Stored data entries:
%%

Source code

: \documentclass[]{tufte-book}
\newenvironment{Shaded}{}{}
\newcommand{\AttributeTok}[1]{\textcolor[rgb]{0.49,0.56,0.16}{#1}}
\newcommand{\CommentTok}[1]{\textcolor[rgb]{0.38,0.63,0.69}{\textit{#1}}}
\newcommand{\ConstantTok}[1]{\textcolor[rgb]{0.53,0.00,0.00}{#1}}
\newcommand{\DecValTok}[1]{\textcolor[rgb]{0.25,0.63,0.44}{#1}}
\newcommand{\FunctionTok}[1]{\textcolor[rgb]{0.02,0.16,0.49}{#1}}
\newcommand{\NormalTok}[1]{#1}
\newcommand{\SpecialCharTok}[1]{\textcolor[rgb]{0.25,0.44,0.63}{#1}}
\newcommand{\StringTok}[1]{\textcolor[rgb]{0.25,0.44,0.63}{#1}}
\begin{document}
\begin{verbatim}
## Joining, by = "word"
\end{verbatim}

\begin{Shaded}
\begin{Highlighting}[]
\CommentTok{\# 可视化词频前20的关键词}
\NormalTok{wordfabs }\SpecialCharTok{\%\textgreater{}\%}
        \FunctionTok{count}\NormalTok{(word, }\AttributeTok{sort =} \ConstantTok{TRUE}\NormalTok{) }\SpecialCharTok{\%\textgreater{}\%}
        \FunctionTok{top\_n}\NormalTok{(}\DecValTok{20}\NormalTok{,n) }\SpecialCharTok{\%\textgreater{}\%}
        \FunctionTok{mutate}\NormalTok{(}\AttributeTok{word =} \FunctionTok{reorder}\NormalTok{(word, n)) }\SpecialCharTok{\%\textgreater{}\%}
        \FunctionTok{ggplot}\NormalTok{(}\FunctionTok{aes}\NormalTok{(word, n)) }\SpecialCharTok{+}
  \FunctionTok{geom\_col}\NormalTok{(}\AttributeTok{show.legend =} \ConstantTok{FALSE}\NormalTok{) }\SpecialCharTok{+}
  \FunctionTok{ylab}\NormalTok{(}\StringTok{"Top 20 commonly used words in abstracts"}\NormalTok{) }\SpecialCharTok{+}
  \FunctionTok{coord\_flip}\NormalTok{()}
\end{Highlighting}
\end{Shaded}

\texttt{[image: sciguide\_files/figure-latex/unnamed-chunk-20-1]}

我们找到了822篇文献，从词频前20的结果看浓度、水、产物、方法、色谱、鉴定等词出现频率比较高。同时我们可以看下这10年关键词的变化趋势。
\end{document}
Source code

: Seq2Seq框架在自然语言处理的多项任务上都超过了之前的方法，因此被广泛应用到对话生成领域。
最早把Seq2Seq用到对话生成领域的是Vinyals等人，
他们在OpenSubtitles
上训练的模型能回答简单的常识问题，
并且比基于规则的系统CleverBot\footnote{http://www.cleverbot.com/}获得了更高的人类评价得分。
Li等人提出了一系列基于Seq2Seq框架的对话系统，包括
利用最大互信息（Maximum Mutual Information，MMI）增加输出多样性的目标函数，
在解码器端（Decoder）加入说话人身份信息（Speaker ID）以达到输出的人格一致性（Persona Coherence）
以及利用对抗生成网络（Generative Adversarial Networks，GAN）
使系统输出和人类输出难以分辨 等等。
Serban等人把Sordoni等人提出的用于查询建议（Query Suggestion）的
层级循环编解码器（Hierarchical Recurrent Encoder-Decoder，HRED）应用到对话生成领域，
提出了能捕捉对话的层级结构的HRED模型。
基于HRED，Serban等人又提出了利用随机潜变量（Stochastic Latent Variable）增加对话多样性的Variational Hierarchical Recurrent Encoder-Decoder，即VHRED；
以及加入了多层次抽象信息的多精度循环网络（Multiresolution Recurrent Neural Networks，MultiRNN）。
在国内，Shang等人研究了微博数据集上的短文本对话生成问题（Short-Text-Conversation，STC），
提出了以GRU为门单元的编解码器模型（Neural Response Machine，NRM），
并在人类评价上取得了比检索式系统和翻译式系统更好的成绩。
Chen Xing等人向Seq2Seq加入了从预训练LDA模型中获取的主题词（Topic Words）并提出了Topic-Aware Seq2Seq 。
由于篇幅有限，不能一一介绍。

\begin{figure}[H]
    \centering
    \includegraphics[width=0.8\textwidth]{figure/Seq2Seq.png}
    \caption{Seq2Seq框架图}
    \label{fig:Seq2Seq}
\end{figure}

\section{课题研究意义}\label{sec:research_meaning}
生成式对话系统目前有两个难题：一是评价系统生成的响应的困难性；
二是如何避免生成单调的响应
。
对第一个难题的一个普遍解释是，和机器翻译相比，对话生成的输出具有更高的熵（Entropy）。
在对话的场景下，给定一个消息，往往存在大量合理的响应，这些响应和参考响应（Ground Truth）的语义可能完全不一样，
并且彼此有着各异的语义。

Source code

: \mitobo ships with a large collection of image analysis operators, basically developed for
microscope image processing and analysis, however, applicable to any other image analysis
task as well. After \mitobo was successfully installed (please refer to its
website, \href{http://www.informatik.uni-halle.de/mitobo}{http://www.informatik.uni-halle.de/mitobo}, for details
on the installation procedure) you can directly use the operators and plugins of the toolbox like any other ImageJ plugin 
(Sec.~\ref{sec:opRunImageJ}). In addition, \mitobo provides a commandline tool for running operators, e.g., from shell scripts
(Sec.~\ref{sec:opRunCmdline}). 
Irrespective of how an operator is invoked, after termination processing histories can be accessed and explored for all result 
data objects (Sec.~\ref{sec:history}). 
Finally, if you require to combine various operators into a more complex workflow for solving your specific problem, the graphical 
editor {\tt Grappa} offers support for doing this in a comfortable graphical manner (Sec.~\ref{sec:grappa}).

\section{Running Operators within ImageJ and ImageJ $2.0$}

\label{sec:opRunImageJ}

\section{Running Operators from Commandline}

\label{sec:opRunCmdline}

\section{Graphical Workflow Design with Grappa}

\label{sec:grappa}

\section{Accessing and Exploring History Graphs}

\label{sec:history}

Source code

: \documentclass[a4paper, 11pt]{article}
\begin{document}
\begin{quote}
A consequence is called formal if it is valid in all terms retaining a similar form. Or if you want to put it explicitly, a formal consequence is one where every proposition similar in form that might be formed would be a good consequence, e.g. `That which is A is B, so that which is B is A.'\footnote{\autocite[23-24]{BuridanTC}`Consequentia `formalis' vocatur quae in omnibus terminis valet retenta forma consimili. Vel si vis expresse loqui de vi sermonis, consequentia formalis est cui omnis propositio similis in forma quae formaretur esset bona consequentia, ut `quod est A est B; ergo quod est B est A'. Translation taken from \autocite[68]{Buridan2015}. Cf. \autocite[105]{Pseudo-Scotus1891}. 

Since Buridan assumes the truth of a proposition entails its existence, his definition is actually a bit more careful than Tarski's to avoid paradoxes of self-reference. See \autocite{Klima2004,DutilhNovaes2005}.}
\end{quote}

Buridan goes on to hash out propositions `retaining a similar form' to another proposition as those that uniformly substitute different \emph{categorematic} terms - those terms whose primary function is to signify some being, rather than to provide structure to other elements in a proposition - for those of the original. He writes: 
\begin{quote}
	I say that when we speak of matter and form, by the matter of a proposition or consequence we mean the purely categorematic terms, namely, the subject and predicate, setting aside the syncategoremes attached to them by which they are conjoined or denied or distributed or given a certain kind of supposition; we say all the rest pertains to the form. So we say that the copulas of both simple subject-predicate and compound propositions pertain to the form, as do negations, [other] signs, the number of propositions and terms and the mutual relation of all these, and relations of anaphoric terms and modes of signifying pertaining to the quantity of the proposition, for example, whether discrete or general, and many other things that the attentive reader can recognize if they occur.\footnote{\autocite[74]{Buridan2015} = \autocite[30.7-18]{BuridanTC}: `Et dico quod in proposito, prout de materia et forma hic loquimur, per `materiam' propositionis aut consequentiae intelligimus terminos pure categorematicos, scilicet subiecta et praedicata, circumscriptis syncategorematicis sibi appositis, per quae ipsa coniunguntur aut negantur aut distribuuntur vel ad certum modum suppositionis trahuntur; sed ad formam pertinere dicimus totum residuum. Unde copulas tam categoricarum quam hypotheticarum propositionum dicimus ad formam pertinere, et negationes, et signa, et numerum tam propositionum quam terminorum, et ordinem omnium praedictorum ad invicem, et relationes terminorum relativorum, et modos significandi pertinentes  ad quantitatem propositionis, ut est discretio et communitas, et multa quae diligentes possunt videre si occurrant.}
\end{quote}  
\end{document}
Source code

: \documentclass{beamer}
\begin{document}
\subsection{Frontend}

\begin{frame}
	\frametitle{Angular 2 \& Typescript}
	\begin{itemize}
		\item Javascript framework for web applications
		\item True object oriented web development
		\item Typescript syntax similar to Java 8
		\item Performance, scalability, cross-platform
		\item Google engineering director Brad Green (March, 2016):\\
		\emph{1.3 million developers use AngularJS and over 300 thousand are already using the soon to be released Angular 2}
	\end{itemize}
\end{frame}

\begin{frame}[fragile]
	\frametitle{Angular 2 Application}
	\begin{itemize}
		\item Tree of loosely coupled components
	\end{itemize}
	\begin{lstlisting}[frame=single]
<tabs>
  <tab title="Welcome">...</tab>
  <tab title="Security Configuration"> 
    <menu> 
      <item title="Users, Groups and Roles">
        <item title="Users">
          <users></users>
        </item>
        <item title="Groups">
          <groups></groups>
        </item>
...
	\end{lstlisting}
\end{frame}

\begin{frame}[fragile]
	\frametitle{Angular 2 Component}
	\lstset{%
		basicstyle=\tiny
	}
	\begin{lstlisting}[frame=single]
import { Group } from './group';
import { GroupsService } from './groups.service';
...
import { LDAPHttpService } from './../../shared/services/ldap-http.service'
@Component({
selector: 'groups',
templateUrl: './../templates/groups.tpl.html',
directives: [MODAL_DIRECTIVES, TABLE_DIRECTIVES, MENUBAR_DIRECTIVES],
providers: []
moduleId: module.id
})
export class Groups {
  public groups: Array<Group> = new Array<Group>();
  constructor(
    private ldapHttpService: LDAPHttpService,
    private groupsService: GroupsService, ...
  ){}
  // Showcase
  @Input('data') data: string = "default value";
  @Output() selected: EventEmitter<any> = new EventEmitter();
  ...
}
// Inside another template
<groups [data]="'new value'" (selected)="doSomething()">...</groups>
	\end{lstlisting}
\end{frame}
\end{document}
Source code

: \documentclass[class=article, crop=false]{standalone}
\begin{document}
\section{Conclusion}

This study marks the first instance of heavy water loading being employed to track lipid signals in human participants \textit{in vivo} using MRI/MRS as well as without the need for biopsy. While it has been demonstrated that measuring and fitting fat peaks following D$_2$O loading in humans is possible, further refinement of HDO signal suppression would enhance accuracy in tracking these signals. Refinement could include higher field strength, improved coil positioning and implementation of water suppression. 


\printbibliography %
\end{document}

%%

» TASK GOAL: Please reply with an exact copy of the lines above, starting at the first and ending at the line that holds "Hierarchical Recurrent Encoder-Decoder，即VHRED；".

» YOUR SOLUTION:
Source code

: \documentclass[]{tufte-book}
\newenvironment{Shaded}{}{}
\newcommand{\AttributeTok}[1]{\textcolor[rgb]{0.49,0.56,0.16}{#1}}
\newcommand{\CommentTok}[1]{\textcolor[rgb]{0.38,0.63,0.69}{\textit{#1}}}
\newcommand{\ConstantTok}[1]{\textcolor[rgb]{0.53,0.00,0.00}{#1}}
\newcommand{\DecValTok}[1]{\textcolor[rgb]{0.25,0.63,0.44}{#1}}
\newcommand{\FunctionTok}[1]{\textcolor[rgb]{0.02,0.16,0.49}{#1}}
\newcommand{\NormalTok}[1]{#1}
\newcommand{\SpecialCharTok}[1]{\textcolor[rgb]{0.25,0.44,0.63}{#1}}
\newcommand{\StringTok}[1]{\textcolor[rgb]{0.25,0.44,0.63}{#1}}
\begin{document}
\begin{verbatim}
## Joining, by = "word"
\end{verbatim}

\begin{Shaded}
\begin{Highlighting}[]
\CommentTok{\# 可视化词频前20的关键词}
\NormalTok{wordfabs }\SpecialCharTok{\%\textgreater{}\%}
        \FunctionTok{count}\NormalTok{(word, }\AttributeTok{sort =} \ConstantTok{TRUE}\NormalTok{) }\SpecialCharTok{\%\textgreater{}\%}
        \FunctionTok{top\_n}\NormalTok{(}\DecValTok{20}\NormalTok{,n) }\SpecialCharTok{\%\textgreater{}\%}
        \FunctionTok{mutate}\NormalTok{(}\AttributeTok{word =} \FunctionTok{reorder}\NormalTok{(word, n)) }\SpecialCharTok{\%\textgreater{}\%}
        \FunctionTok{ggplot}\NormalTok{(}\FunctionTok{aes}\NormalTok{(word, n)) }\SpecialCharTok{+}
  \FunctionTok{geom\_col}\NormalTok{(}\AttributeTok{show.legend =} \ConstantTok{FALSE}\NormalTok{) }\SpecialCharTok{+}
  \FunctionTok{ylab}\NormalTok{(}\StringTok{"Top 20 commonly used words in abstracts"}\NormalTok{) }\SpecialCharTok{+}
  \FunctionTok{coord\_flip}\NormalTok{()}
\end{Highlighting}
\end{Shaded}

\texttt{[image: sciguide\_files/figure-latex/unnamed-chunk-20-1]}

我们找到了822篇文献，从词频前20的结果看浓度、水、产物、方法、色谱、鉴定等词出现频率比较高。同时我们可以看下这10年关键词的变化趋势。
\end{document}
Source code

: Seq2Seq框架在自然语言处理的多项任务上都超过了之前的方法，因此被广泛应用到对话生成领域。
最早把Seq2Seq用到对话生成领域的是Vinyals等人，
他们在OpenSubtitles
上训练的模型能回答简单的常识问题，
并且比基于规则的系统CleverBot\footnote{http://www.cleverbot.com/}获得了更高的人类评价得分。
Li等人提出了一系列基于Seq2Seq框架的对话系统，包括
利用最大互信息（Maximum Mutual Information，MMI）增加输出多样性的目标函数，
在解码器端（Decoder）加入说话人身份信息（Speaker ID）以达到输出的人格一致性（Persona Coherence）
以及利用对抗生成网络（Generative Adversarial Networks，GAN）
使系统输出和人类输出难以分辨 等等。
Serban等人把Sordoni等人提出的用于查询建议（Query Suggestion）的
层级循环编解码器（Hierarchical Recurrent Encoder-Decoder，HRED）应用到对话生成领域，
提出了能捕捉对话的层级结构的HRED模型。
基于HRED，Serban等人又提出了利用随机潜变量（Stochastic Latent Variable）增加对话多样性的Variational Hierarchical Recurrent Encoder-Decoder，即VHRED；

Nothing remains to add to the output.